O compartilhamento de carros e carros compartilhados são estratégias potentes que podem reduzir o número total de carros na cidade por uma grande margem. Menos carros significam menos emissão de gases de efeito estufa em geral. A adoção de mobilidade ativa - caminhar ou andar de bicicleta - também seria muito eficaz, principalmente em um país com um clima tão bonito como o Brasil. Afinal, se as bicicletas estão facilitando 30% de todas as viagens no inverno nevado de Copenhague, por que isso não pode ser mais comum em um cenário latino-americano tropical?

Como foi o desenvolvimento do seu recente projeto para Brasília? Quais características do projeto do Lúcio Costa para a cidade permanecem de acordo com as necessidades de hoje?

A intelectual francesa Simone de Beauvoir uma vez descreveu a capital brasileira assim: "A rua, aquele ponto de encontro de transeuntes, de lojas e casas, de veículos e pedestres não existe em Brasília, e nunca existirá". Não concordo totalmente com ela, mas é verdade que o planejamento modernista não ajudou a realizar todo o potencial do espaço público. Isso é o que tentamos alcançar com o Biotic (bairro multifuncional que tem previsão de abrigar residências, escritórios, universidades, comércios e espaços públicos, com objetivo de ser tecnológico e sustentável), nosso plano mestre para a expansão da cidade. A adição de elementos tecnológicos e naturais pode melhorar ainda mais o ambiente de vida. Dito isso, as "linhas modernistas clássicas", que se tornaram um traço distintivo de Brasília e inspiraram inúmeros alunos das escolas de arquitetura e engenharia, é algo que buscamos preservar no novo empreendimento, que parte das proporções das superquadras e as reinterpreta.

O senhor também desenvolve um projeto em parceria com a Prefeitura do Rio, para as favelas. Como será essa contribuição?
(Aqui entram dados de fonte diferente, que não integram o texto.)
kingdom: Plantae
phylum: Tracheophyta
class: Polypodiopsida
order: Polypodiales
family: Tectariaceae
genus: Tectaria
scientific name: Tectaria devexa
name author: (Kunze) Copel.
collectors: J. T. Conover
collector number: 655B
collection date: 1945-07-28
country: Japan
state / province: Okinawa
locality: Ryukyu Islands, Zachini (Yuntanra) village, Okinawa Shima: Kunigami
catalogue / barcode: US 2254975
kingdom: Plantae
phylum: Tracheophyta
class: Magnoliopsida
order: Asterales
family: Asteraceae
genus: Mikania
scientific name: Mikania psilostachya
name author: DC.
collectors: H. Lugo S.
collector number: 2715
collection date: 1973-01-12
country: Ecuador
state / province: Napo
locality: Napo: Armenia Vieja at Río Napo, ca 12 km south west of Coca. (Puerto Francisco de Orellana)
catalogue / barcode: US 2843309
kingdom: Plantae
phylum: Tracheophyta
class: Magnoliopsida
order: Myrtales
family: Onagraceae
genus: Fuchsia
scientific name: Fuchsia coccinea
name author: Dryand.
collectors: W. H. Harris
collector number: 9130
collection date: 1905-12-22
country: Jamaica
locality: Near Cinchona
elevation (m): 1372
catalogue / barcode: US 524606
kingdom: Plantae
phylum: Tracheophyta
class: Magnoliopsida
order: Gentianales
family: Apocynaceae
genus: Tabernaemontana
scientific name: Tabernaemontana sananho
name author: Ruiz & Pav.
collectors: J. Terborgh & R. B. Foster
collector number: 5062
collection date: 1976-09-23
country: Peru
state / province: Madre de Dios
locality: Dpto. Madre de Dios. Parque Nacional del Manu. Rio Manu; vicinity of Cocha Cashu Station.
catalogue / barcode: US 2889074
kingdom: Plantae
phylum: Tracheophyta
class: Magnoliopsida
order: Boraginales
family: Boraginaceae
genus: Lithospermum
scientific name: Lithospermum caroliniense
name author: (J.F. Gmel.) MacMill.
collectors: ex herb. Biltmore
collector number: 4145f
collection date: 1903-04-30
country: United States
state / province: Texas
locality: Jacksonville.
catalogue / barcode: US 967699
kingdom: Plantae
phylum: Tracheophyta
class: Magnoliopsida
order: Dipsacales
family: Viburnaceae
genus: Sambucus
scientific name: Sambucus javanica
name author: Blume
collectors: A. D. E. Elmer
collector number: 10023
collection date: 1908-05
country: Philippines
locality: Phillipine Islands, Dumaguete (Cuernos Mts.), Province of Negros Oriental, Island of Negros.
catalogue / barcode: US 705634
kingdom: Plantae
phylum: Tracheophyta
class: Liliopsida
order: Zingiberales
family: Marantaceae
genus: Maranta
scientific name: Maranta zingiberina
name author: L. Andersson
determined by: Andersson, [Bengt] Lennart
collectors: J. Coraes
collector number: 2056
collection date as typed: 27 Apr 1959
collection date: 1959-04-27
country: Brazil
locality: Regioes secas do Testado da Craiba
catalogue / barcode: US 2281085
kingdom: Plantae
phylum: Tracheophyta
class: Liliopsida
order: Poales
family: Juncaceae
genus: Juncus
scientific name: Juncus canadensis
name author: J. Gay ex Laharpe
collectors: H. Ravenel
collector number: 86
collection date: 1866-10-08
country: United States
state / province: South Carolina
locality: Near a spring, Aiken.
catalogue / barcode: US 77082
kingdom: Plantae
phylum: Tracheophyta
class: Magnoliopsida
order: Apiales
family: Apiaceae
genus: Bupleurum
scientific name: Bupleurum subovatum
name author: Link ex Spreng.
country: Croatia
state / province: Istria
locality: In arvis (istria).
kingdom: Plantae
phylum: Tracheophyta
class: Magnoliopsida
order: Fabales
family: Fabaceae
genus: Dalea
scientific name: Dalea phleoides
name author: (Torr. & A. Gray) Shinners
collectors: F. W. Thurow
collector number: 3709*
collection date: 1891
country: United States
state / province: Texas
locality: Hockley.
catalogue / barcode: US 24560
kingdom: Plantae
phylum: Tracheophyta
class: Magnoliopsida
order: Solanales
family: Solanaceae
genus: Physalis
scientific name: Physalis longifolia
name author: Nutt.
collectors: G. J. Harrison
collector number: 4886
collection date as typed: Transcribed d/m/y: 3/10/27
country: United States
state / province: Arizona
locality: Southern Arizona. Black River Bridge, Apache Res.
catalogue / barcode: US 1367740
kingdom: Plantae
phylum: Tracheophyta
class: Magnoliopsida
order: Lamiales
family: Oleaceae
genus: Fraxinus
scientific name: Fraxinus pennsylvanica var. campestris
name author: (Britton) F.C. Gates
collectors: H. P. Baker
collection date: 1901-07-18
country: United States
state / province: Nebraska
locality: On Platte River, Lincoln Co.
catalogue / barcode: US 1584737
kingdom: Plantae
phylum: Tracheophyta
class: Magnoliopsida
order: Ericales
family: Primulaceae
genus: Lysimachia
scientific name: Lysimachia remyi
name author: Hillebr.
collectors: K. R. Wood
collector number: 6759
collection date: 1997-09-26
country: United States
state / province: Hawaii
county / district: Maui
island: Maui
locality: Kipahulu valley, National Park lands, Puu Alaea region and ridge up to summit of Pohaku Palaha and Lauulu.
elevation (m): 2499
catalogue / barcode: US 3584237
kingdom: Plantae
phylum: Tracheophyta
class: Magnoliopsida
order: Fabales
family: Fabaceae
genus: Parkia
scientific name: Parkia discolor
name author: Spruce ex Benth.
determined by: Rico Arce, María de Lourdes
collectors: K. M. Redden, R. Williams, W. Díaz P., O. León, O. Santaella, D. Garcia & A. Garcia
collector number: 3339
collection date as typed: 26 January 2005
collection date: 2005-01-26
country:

Favelas 4D é um projeto que estamos conduzindo no MIT com Washington Fajardo, secretário de planejamento urbano da cidade do Rio de Janeiro. A nossa ideia é usar a tecnologia de digitalização a laser 3D para analisar a morfologia da Rocinha. Conseguimos construir uma representação precisa do tecido complexo da favela - graças ao sistema de varredura LiDAR (Light Detection and Ranging) que gera dados detalhados de nuvem de pontos no nível da rua, a variação morfológica (desenho da via, construções, relevo e afins) da área foi capturada quantitativamente em alta resolução. Favela 4D poderia servir a muitos propósitos: fornecer aos residentes um endereço muito necessário, desenvolver uma estrutura para atribuir títulos de propriedade e permitir o projeto de intervenções cirúrgicas para tornar o tecido urbano mais saudável e seguro. Finalmente, pode ser um recurso valioso globalmente para elevar os padrões de vida de assentamentos informais, ajudando a conectá-los com a cidade formal mais ampla.